Да, незнакомые всех мастей проявляли к семье бывшего действительного статского советника Ульянова весьма активный интерес, а вот знакомые, друзья дома, бывшие коллеги, сослуживцы...

Оля остановилась у крыльца Мариинской гимназии.

- Сегодня Катя Нагаткина просила зайти к ним после занятий, - сказала она и дотронулась до рукава Володиной шинели. - Ты пойдешь?

Володя посмотрел на сестру. Оля прищурилась.

- Если мы закончим раньше, я пойду прямо к Кате, - сказала Оля. - А ты приходи потом.

- А как же мы? - вмешался в разговор Митя. - Мы будем с Маняшей сидеть дома одни, без вас?

- Мы вернемся быстро, - упрямо наклонила голову Оля и поправила младшему брату воротник шинели. - А вы с Маняшей дожидайтесь нас. Пусть няня расскажет вам сказку.

- Я не хочу сказку, - дернул плечом Митя. - Я хочу, чтобы все были вместе. Маняша будет плакать.

- Ладно, не капризничай, - сказал Володя и, неопределенно кивнув Оле (то ли зайду, то ли нет - не знаю), повернул на Саратовскую.

Митя, нахохлившись, шел сзади. Около книжного магазина с двумя какими-то незнакомыми чиновниками стоял ректор духовной семинарии. «Сейчас отвернется, - подумал Володя, - сейчас отвернется, чтобы не отвечать на мой поклон».

За несколько шагов, как полагалось по гимназическому уставу, Володя снял форменную фуражку (Митя за его спиной сделал то же самое), и в ту же минуту массивная фигура ректора в тяжелой темно-фиолетовой рясе повернулась к ним спиной. «А ведь был на папиных похоронах, служил литию, - вспомнил Володя, надевая фуражку. - Неужели даже выполнение такого элементарного правила вежливости, как ответ на приветствие, может повредить этому благополучному, неуязвимому и, казалось бы, ни от кого и ни от чего не зависящему попу?»

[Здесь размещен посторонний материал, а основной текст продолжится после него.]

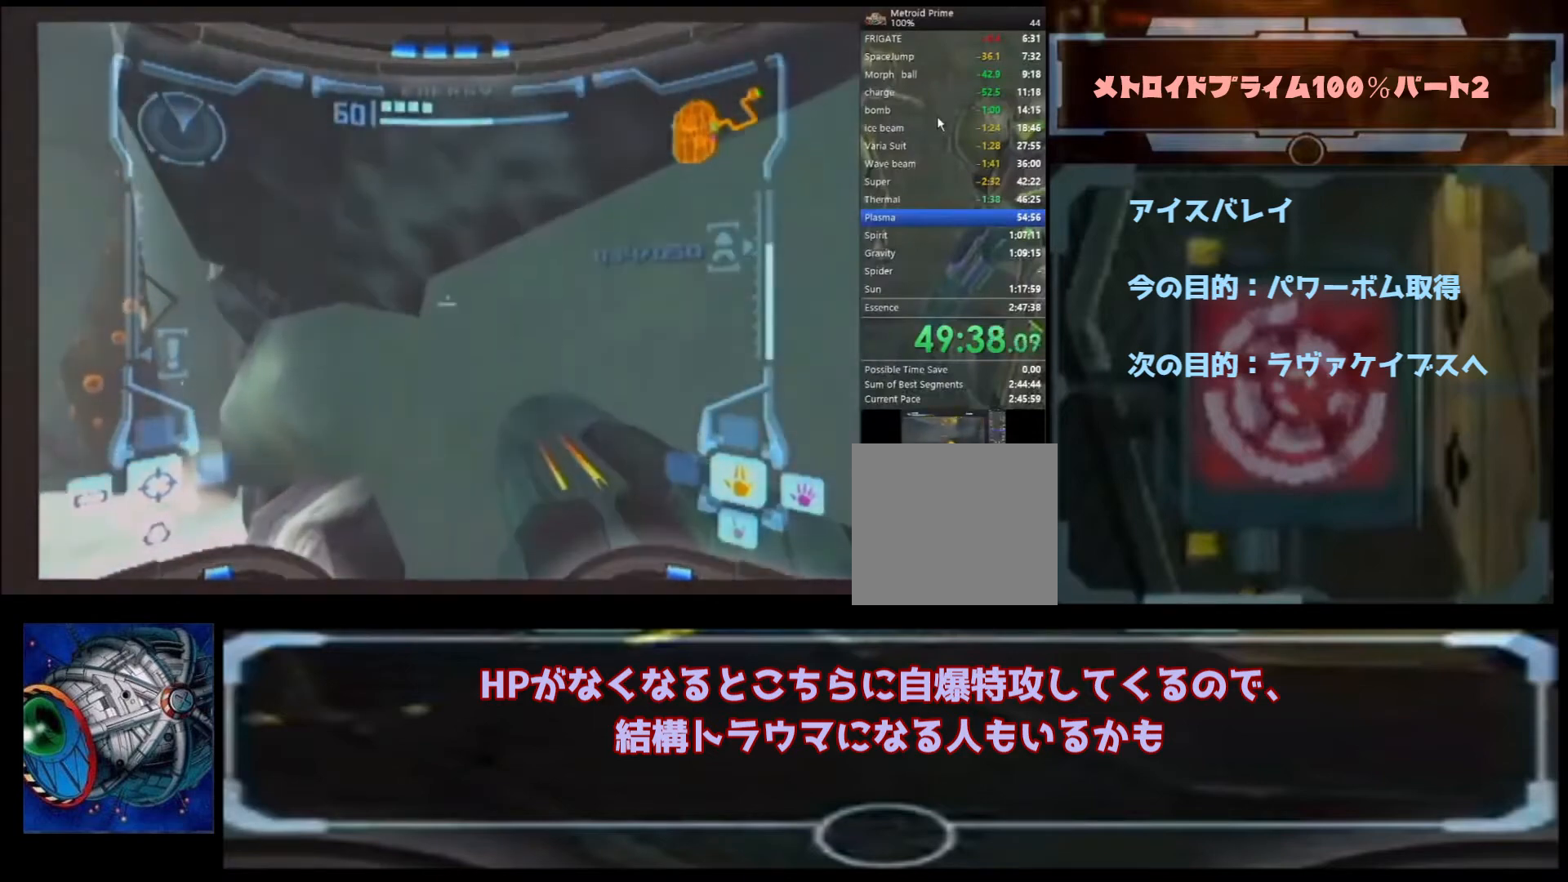
{"dt_ms": 500, "buttons": ["L1"], "left_stick": "down-right", "right_stick": "center"}
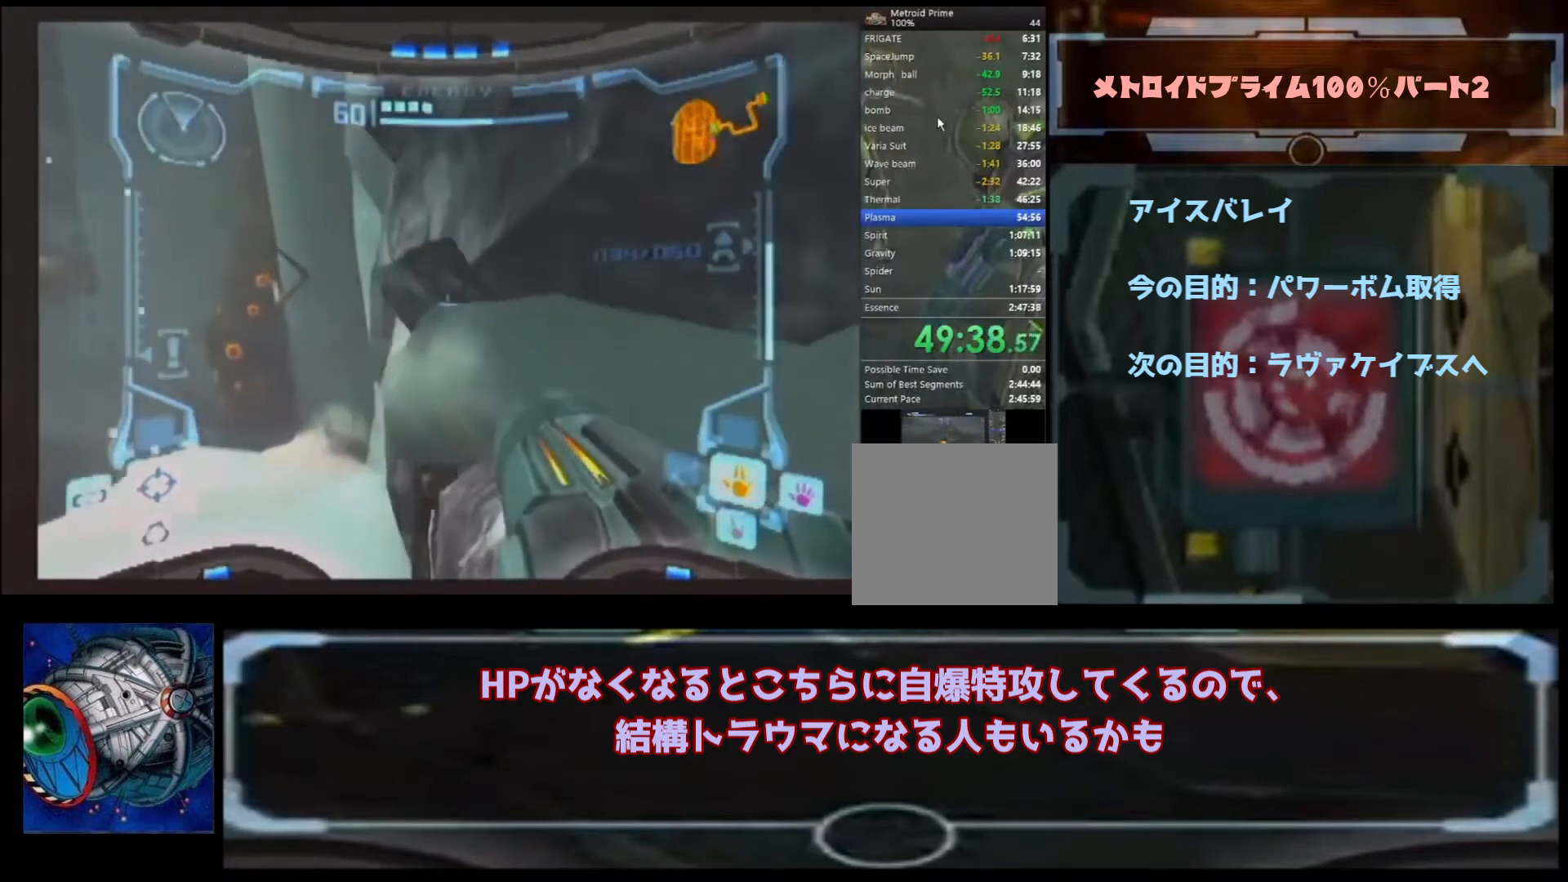
{"dt_ms": 500, "buttons": ["B"], "left_stick": "up-right", "right_stick": "center", "events": [[100, "B", "down"], [133, "left_stick", "right"], [167, "L1", "up"], [300, "left_stick", "up-right"]]}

Несколько раз он уже убеждался в этой, вроде бы внешне и не существующей инерции, которая незримо шла сюда, в Симбирск, из Петропавловской крепости. Несколько раз уже бывшие папины хорошие знакомые намеками и полунамеками пытались давать понять ему, Володе, что лично против него, Володи, они ничего не имеют, но история с братом делает невозможным сохранить к Ульяновым прежнее отношение, так как у всех у них, у бывших папиных хороших знакомых, - дети, семьи, служба, а связь с семьей, в которой вырос человек, покушавшийся на жизнь царя, не есть лучшая характеристика для государственного служащего.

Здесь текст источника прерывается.